Few options to glyphosate
The same decree also calls for a ban on the herbicide glyphosate, which is used by thousands of small and big farms in Mexico to boost crop yields. Since late 2019, the environmental ministry has stopped all permit approvals for glyphosate imports. It’s estimated that its prohibition will reduce yields by at least 30 percent, which would likely make the country even more dependent on imports.
To date, there is not any product available in Mexico to replace the use of glyphosate, with the same characteristics of low toxicity and affordable price.
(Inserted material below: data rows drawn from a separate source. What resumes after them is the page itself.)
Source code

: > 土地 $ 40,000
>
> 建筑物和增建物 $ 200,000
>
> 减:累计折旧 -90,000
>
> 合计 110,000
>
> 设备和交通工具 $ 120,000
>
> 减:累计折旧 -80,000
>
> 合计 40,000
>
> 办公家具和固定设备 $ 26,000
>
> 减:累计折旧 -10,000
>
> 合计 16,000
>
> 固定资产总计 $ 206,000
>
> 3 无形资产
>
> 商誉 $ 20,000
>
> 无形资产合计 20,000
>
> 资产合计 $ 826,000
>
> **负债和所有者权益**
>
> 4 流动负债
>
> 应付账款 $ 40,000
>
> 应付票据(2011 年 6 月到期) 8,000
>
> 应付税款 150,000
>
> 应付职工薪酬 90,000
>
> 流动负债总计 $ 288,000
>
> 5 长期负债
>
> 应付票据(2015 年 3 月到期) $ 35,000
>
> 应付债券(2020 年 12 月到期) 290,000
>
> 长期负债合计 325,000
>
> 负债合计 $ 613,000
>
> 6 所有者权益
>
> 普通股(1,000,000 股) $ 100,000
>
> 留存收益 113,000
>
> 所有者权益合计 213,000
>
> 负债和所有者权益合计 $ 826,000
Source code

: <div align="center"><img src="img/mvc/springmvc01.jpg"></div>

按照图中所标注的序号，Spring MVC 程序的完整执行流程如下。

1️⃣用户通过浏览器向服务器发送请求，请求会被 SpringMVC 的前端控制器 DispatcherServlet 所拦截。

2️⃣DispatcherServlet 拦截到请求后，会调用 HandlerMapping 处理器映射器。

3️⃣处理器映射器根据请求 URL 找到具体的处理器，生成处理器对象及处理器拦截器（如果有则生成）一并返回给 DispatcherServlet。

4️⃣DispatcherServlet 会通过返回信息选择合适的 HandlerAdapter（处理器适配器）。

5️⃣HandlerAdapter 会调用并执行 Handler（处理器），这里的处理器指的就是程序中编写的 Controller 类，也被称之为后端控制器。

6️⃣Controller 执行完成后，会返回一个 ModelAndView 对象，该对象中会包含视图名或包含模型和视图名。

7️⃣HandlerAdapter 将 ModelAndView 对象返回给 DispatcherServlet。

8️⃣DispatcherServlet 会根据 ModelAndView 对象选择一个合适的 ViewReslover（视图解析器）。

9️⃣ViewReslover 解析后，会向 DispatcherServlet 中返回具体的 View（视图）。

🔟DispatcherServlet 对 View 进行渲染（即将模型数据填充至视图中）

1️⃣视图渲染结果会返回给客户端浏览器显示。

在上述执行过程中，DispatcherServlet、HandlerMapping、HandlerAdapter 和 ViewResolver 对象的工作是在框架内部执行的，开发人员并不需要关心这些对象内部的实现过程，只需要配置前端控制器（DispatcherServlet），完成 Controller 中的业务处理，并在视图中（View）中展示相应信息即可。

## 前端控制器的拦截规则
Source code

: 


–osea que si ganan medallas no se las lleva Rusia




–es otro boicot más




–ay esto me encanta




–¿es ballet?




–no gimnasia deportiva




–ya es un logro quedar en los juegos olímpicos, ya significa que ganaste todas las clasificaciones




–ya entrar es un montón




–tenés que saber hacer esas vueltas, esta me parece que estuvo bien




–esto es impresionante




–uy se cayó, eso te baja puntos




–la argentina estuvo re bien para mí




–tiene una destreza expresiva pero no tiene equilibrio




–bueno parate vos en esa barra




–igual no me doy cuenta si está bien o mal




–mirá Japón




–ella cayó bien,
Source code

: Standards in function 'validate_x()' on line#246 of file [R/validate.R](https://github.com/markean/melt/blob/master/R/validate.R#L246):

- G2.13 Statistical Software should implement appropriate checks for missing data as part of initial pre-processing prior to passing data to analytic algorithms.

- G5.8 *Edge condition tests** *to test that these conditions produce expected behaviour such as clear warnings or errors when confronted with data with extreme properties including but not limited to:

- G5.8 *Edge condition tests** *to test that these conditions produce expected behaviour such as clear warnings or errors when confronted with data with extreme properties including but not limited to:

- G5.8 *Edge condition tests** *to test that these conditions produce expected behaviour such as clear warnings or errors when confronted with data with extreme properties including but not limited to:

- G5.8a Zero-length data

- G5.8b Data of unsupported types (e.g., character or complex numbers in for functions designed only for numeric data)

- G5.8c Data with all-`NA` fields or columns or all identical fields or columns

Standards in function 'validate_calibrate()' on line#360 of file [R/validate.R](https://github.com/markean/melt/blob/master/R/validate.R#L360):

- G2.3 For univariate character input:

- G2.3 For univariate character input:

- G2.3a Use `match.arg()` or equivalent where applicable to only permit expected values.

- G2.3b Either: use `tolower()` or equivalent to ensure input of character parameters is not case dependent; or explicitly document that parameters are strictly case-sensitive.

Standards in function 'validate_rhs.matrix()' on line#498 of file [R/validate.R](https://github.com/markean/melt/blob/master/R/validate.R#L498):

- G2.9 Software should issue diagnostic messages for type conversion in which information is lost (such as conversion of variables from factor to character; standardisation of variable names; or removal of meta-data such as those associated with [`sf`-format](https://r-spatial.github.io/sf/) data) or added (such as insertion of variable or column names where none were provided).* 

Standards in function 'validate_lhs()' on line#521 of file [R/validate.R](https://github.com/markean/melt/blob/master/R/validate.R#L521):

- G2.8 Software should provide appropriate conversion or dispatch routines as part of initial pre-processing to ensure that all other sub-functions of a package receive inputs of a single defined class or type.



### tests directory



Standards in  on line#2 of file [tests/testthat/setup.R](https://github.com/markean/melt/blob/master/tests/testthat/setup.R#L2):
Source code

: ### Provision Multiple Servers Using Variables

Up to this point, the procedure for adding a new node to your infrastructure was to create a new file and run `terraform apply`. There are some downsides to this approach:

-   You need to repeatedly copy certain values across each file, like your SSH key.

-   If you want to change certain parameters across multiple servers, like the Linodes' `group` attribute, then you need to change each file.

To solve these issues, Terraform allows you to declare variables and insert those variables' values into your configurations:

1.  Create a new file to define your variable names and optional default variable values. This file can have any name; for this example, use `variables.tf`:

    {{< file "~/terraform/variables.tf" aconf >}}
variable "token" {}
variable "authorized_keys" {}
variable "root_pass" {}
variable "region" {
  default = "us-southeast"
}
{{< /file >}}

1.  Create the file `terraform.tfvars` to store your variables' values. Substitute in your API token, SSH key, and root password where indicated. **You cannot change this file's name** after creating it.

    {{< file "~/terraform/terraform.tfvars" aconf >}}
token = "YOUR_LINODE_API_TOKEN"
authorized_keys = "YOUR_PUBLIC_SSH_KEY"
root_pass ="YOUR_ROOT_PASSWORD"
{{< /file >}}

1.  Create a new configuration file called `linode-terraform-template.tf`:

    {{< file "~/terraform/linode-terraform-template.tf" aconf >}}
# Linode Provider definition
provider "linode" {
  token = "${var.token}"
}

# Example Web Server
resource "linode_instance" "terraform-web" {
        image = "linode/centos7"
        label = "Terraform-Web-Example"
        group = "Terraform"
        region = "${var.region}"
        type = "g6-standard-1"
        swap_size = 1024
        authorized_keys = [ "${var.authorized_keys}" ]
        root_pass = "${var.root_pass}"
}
Mexico’s National Council on Science and Technology (CONACYT) is tasked by the President’s order with identifying a substitute for glyphosate. But so far, the only alternative was presented by the President himself. In a press conference, he proposed substituting glyphosate with machetes. But this low-tech approach would increase the physical labor of farmers and condemn women and children to weeding in the fields all day.
Glyphosate-based herbicides have, in many cases, replaced the widespread use of other herbicides that are more toxicologically problematic and persistent in the environment, such as triazines. Alternatives to glyphosate, such as manual brushing or the use of pressurized steam. have proven to be ineffective or dangerous, such as the acid used in some regions. But above all, they’re very expensive, according to a report by JM Mulet in a national newspaper. Some regions, such as Seville, Spain, that banned glyphosate have chosen to revoke the ban and use it again due to the lack of viable alternatives.